If you are new to the forum, or meditation, here are some links to help you find your way around. The vipassanaforum.net community has been online since 2007 and it is quite likely if you are experiencing an issue with your practice that somebody has asked a similar question before.
These resources may help guide you in finding an answer, or at the very least, provide some insight as to how others have resolved the issue you are facing. It is not an exhaustive list, so if you do not find the help you are seeking here, do not hesitate to ask the community by posting in the forum.
The first place to look is in our
Meditation FAQ - Frequently Asked Questions.
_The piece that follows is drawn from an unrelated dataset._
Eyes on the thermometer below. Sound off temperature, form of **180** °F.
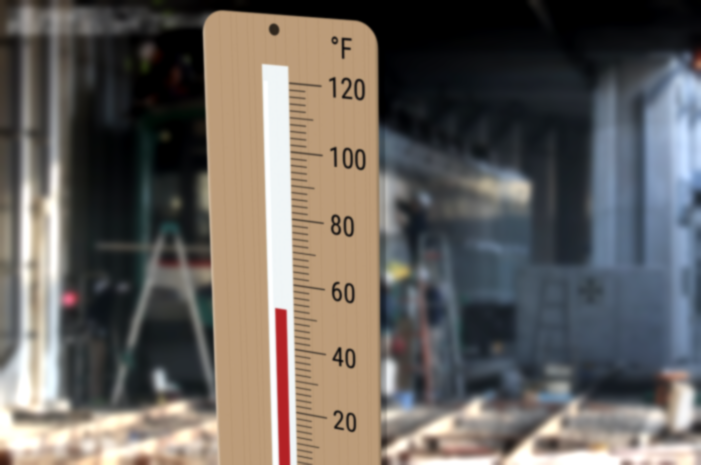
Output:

This page provides a list of issues that regularly arise for new meditators and links to threads where such questions have been asked in the past.
Don't overlook the
"Search" function at the top of every page on the forum! At the time of writing, the forum has some 33,231 posts and replies in a total of 3,005 topics - more than twelve years of accumulated questions and answers, archived and fully searchable to seek the answers you need. If the simple search function does not find what you are looking for, there is a
more advanced search available here.
If you are looking for resources to help you in your practice we have an
extensive library of links to Dhamma talks, online texts, book recommendations and more that can be browsed by forum members and the general public alike.
If you are completely new to meditation and are looking for a good place to start your pactice, or if you are self taught and finding obstacles, then perhaps take a look at the
Shamatha-Vipassana or "Calm abiding" instructions and notes - this is a foundational practice for meditators that places a balanced approach to meditation at the core of practice.
The aim is to calm the body and mind, and create a space in which greater insight can then arise. Such insight can be unsettling at first, because you are allowing phenomena that have been subconscious into your conscious awareness - it takes a little time and effort to settle into the practice, though it is important to find the right balance between effort/concentration and calming/relaxation/acceptance.
This is something you can only do for yourself, meditation is a "D.I.Y" thing: actual experience trumps words, discussion and debate. The revealing of subconscious phenomena that arises through a balanced practice is a core aspect of the way meditation works: to settle your mind and body into a calmer state, by allowing yourself to better see those things which habitually drive you in life, and then to reduce, or cut off, their influence. Thus you are starting on the path to being able to respond to life wisely rather than coming at things from a habituated reactive position.
Why relaxation is a key to good practice? - just don't forget to find for yourself the balance between relaxation and effort. There is a reason the Buddhadhamma ("teachings of the Buddha") is called "The Middle Way".